In response, some MiG-21s have been modernized to MiG-21 ‘Bison’ configuration, and other current fighter types are undergoing modernization programs of their own. The IAF’s hope is that they can maintain an adequate force until the multi-billion dollar 126+ plane MMRCA competition delivers replacements, and more SU-30MKIs arrive from HAL. Which still leaves India without an affordable fighter solution. MMRCA can replace some of India’s mid-range fighters, but what about the MiG-21s? The MiG-21 Bison program adds years of life to those airframes, but even so, they’re likely to be gone by 2020.
That’s why India’s own Tejas Light Combat Aircraft (LCA) project is so important to the IAF’s future prospects.
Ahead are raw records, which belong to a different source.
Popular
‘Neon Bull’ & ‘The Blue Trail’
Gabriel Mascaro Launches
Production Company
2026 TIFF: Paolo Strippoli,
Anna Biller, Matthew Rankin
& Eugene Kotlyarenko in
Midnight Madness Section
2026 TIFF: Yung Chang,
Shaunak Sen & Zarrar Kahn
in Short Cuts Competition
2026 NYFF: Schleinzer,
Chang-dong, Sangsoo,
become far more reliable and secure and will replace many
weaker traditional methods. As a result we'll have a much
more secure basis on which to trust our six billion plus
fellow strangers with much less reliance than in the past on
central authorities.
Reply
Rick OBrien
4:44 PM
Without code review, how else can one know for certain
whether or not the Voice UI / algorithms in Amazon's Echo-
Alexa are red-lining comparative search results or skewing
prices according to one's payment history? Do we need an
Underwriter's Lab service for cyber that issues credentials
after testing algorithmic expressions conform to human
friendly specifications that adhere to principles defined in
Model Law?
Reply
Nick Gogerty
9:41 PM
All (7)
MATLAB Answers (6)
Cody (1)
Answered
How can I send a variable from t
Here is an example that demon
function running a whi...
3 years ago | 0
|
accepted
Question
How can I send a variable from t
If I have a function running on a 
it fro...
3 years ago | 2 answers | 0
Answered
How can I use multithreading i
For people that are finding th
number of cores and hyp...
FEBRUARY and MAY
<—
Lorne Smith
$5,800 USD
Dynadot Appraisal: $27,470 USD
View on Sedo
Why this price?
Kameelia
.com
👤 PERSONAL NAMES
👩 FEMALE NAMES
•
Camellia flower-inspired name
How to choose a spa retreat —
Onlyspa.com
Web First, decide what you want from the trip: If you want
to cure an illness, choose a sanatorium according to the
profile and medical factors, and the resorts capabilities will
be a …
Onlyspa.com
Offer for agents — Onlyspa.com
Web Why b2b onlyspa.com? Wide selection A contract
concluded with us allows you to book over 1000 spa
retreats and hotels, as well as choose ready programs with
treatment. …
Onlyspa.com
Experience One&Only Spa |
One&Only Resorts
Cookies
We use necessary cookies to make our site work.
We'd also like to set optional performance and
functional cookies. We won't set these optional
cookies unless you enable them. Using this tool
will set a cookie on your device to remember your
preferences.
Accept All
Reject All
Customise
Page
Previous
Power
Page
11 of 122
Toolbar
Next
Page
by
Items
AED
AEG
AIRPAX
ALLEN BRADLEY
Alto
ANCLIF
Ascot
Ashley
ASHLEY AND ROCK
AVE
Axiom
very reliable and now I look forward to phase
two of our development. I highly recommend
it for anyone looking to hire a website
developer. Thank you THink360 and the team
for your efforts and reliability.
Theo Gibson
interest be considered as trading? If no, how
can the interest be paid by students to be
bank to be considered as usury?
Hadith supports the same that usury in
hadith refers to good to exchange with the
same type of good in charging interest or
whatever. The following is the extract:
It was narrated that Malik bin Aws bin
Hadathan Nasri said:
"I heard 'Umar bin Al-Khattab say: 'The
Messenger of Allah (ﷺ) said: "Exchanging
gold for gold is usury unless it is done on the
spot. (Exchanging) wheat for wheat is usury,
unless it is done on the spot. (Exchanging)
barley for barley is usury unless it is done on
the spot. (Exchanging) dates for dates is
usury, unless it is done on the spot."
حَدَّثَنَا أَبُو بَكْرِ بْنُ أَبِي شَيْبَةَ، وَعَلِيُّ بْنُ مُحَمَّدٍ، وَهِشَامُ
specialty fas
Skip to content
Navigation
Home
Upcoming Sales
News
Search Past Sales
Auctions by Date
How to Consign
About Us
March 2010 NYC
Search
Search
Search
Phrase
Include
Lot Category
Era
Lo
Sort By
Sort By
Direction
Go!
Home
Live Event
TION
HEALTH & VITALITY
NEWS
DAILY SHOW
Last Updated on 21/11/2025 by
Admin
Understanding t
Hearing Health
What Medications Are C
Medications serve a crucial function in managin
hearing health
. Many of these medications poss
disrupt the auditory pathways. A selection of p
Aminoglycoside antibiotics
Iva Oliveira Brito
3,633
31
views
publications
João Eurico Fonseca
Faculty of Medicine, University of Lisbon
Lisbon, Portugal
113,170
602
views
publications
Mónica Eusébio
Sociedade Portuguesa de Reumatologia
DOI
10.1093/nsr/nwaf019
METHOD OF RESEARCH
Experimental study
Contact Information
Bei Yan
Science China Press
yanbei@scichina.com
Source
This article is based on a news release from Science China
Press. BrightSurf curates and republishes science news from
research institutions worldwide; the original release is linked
It’s also why India’s rigid domestic-only policies are gradually being relaxed, in order to field an operational and competitive aircraft. Even with that help, the program’s delays are a growing problem for the IAF. Meanwhile, the west’s near-abandonment of the global lightweight fighter market opens a global opportunity, if India can seize it with a compelling and timely product.